Barney turned to Curt.
“I think,” he nodded, “that ex-pilot might know a lot about a brown ’plane, and about what it did to force another one down——”
“Then we have got the case ‘sewed up’,” Al declared. “We came here last night to see if we could compare a little scrap of writing we found where the ‘plane had been, with the books of letters and things to see if the writing agreed.”
“And what did you find?”
“We had no time to find anything,” Curt admitted. “The other things came up——”
“Let’s see that note? Where is it?”
Al produced the much-folded, dirty scrap and handed it to Barney.
“No!” he shook his head after a careful study. “Don’t recognize it!”
“The supply clerk?” hinted Bob.
“Not at all like his writing.”
“Well,” said Curt, “it’s done with an indelible pencil. Now that we know the ex-pilot is under suspicion, we can find out if he has an indelible pencil that he carries around—or, he might destroy it, considering what has happened since the note was written.”
“But who’s the note written to?” asked Bob. “It says ‘everything O.K.’”
“To whoever hired him. To Parsons, maybe—or to Griff——”
“That’s so!” Bob became very thoughtful.
“We ought to get a sample of the ex-pilot’s handwriting,” suggested Al, eagerly. “Shall I? I can try! They don’t know me out at The Windsock. Couldn’t I take my autograph album—and——”
“I’ll make inquiries about the brown ‘plane, from around The Windsock,” added Curt.
“Then I can keep tabs at this end,” argued Bob.
“Fine!” agreed Barney. “Fine! Yes, sir! Boys—we’ve got the case ‘sewed up’ or circumstantial evidence never pointed true.”
“Did you see Dad, again?” asked Bob as they rose.
“Yes, but he’s awfully busy on that other case. He must trust you fellows pretty well.”
“Well,” Al swelled with pride, “maybe we’ve disobeyed orders, but if this comes out as good as we think it will, we’ll have no trouble making Father see that he was wrong and we were right to disobey.”
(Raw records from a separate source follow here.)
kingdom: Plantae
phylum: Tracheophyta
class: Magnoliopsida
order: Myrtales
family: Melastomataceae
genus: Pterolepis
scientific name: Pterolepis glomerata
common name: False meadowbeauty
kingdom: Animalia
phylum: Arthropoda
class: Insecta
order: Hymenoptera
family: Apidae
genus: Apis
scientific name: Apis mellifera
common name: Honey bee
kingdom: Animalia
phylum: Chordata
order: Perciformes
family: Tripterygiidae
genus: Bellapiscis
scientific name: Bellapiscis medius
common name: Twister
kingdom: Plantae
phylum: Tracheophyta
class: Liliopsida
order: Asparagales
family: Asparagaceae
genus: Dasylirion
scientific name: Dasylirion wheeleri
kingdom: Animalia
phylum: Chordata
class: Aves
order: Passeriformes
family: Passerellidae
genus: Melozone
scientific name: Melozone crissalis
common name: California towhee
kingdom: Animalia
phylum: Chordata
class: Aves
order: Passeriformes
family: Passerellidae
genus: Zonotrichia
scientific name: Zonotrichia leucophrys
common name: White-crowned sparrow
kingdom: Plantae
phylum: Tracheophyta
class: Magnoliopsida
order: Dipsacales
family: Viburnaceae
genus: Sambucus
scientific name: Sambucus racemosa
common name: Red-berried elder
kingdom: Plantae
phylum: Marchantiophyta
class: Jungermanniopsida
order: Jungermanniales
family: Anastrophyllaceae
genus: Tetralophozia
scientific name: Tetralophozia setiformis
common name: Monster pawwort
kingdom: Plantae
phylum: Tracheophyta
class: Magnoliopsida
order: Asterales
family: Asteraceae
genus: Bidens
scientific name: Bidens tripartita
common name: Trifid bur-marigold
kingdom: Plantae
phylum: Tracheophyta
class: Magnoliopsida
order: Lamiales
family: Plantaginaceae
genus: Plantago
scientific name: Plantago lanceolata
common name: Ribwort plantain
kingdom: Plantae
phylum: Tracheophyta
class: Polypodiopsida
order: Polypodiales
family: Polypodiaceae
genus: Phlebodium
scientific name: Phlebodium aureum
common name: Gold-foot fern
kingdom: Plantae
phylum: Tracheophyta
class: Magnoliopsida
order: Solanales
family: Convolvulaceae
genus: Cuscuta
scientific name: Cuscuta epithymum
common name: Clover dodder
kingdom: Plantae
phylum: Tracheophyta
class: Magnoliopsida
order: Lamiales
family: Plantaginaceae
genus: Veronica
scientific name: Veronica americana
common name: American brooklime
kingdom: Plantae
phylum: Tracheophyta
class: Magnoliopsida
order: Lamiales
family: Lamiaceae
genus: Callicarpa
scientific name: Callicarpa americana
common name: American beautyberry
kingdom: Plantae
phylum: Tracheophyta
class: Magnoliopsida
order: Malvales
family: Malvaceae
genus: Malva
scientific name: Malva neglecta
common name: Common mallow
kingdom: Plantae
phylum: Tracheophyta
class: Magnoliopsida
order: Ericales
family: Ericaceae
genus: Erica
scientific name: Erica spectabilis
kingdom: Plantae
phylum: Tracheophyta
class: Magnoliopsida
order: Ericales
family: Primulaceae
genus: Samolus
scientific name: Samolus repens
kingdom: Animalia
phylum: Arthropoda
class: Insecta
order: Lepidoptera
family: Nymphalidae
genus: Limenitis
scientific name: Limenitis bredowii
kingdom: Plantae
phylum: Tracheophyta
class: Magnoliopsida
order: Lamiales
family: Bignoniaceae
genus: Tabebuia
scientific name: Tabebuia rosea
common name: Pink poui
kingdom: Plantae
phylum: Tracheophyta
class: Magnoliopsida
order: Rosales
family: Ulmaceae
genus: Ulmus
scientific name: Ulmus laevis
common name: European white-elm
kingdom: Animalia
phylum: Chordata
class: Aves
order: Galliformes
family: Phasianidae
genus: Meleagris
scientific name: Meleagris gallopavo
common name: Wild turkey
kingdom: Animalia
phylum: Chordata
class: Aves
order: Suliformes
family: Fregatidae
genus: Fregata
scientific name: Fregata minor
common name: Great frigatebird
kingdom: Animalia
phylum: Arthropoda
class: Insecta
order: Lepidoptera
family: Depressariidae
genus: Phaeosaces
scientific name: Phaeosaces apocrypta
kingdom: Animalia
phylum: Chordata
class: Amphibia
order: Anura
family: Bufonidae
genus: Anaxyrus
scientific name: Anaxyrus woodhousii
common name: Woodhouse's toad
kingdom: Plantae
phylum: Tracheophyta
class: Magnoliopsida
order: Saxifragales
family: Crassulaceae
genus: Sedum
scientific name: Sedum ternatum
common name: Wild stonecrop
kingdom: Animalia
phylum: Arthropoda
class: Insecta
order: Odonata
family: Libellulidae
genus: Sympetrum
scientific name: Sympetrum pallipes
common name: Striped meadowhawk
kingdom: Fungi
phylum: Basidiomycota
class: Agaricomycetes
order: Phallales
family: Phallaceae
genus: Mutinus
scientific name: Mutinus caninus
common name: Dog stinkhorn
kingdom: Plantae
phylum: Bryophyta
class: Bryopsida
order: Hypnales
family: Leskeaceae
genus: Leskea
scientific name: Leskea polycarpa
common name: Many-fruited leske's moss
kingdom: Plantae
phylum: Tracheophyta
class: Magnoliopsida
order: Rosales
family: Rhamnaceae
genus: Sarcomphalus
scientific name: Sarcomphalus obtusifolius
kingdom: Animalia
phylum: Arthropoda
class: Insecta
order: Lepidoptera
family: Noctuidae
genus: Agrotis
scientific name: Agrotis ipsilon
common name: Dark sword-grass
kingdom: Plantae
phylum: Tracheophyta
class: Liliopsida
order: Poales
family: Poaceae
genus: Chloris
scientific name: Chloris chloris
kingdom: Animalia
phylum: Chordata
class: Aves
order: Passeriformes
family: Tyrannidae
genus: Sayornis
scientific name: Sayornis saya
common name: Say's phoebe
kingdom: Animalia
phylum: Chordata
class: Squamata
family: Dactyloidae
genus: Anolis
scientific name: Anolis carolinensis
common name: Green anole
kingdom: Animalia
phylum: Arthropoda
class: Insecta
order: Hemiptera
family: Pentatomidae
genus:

“Right you are!” agreed Barney.
Griff seemed to be getting ready to work himself into danger for their special benefit, it seemed to Bob in the engine assembling rooms. The youth was angry, upset, uneasy, fidgety; he hurried out when he heard his father’s voice approaching down the hall and the older man betrayed as much uneasiness and concern as did his son.
But that night, when they thought they had the last stitches taken to “sew up” the case, as Barney said, Fate ripped out the whole thing—and they were left without a thread of a clue!—until the unexpected thing happened that gave Bob his “hunch!”